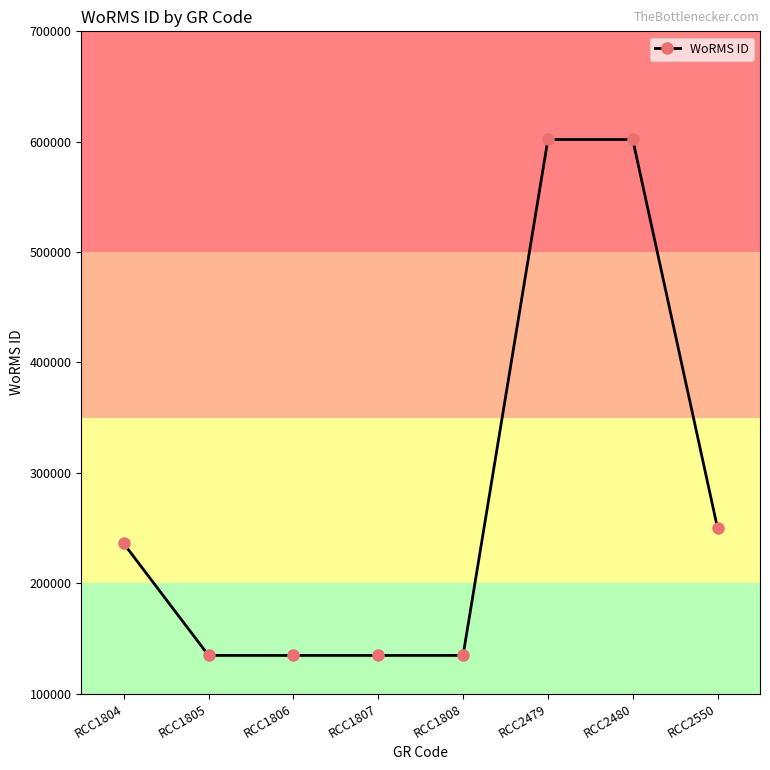

Is it true that the value at RCC2479 is 601993?

True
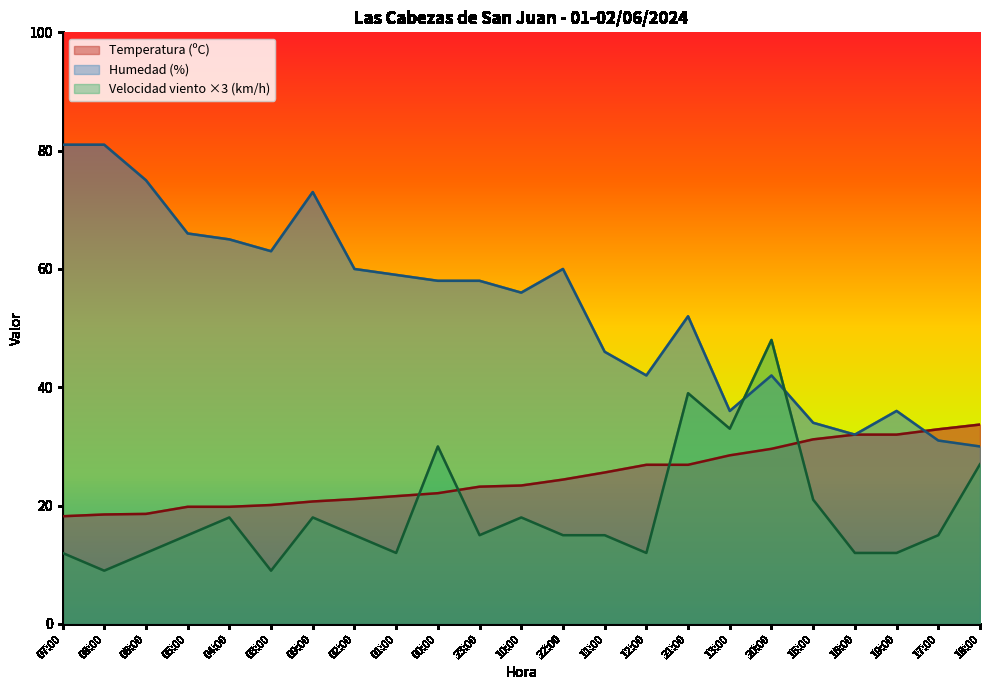

How many intersections are there between Velocidad del viento (km/h) and Temperatura (ºC)?

4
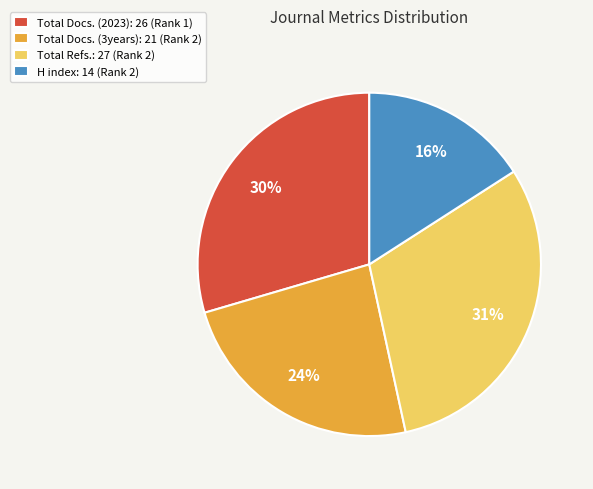

Which category has the smallest portion of the pie?

H index: 14 (Rank 2)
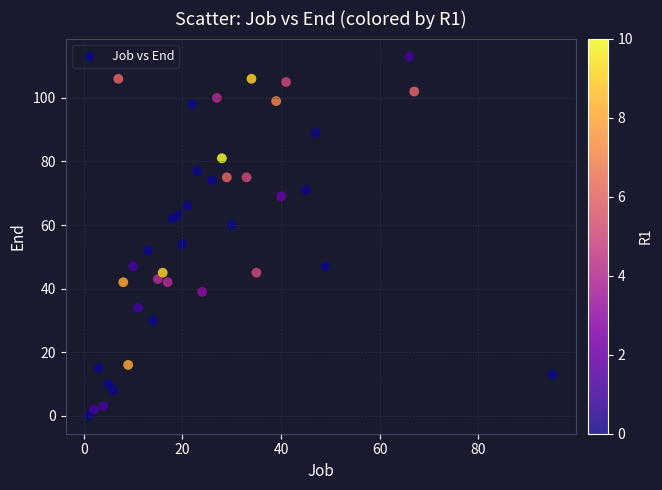

What Y value in the scatter plot is closest to 56?

54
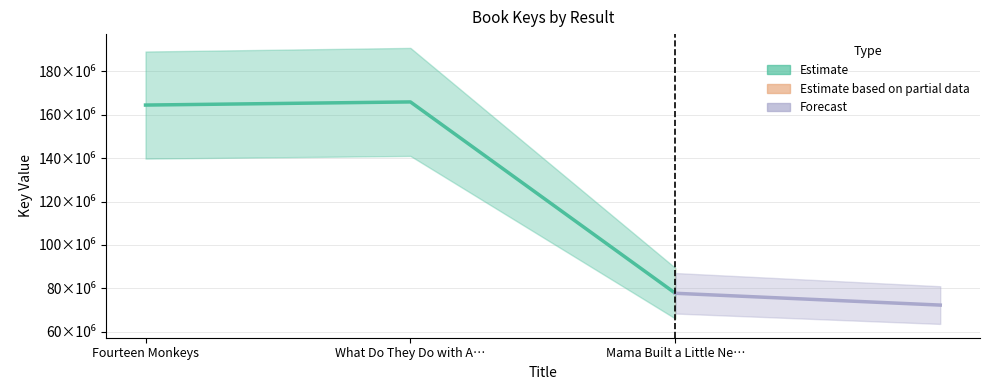

Reading right to left, what are all the values shown in this chart?

77728629	165868395	164424455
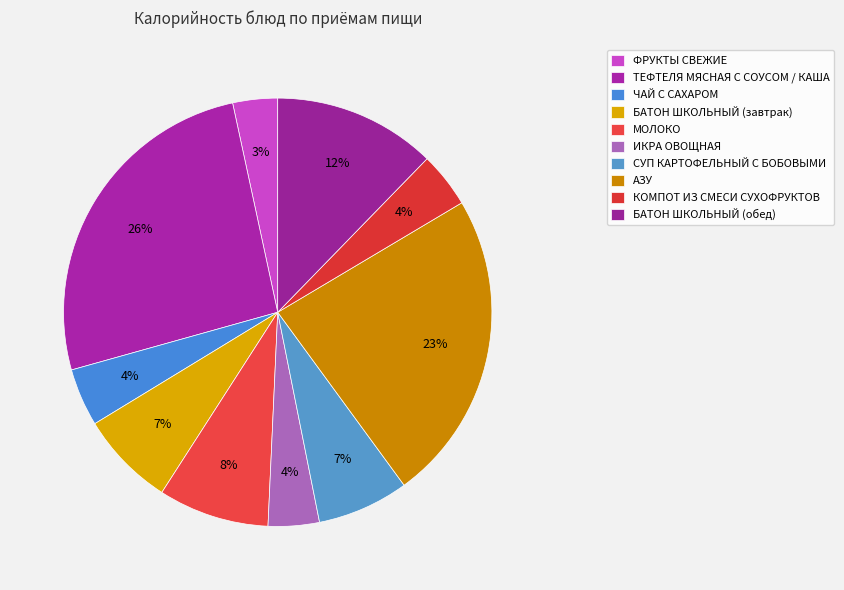

How many segments does this pie chart have?

10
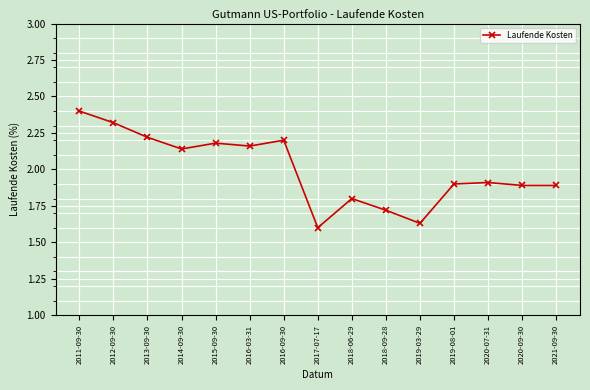

Does the chart have visible grid lines?

Yes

───

Please format the rows above as a JSON list of strings with one string per line, dropping blank lines and leaving out the picture lines.

[
  "Is it true that the value at RCC2479 is 601993?",
  "True",
  "How many intersections are there between Velocidad del viento (km/h) and Temperatura (ºC)?",
  "4",
  "Which category has the smallest portion of the pie?",
  "H index: 14 (Rank 2)",
  "What Y value in the scatter plot is closest to 56?",
  "54",
  "Reading right to left, what are all the values shown in this chart?",
  "77728629\t165868395\t164424455",
  "How many segments does this pie chart have?",
  "10",
  "Does the chart have visible grid lines?",
  "Yes"
]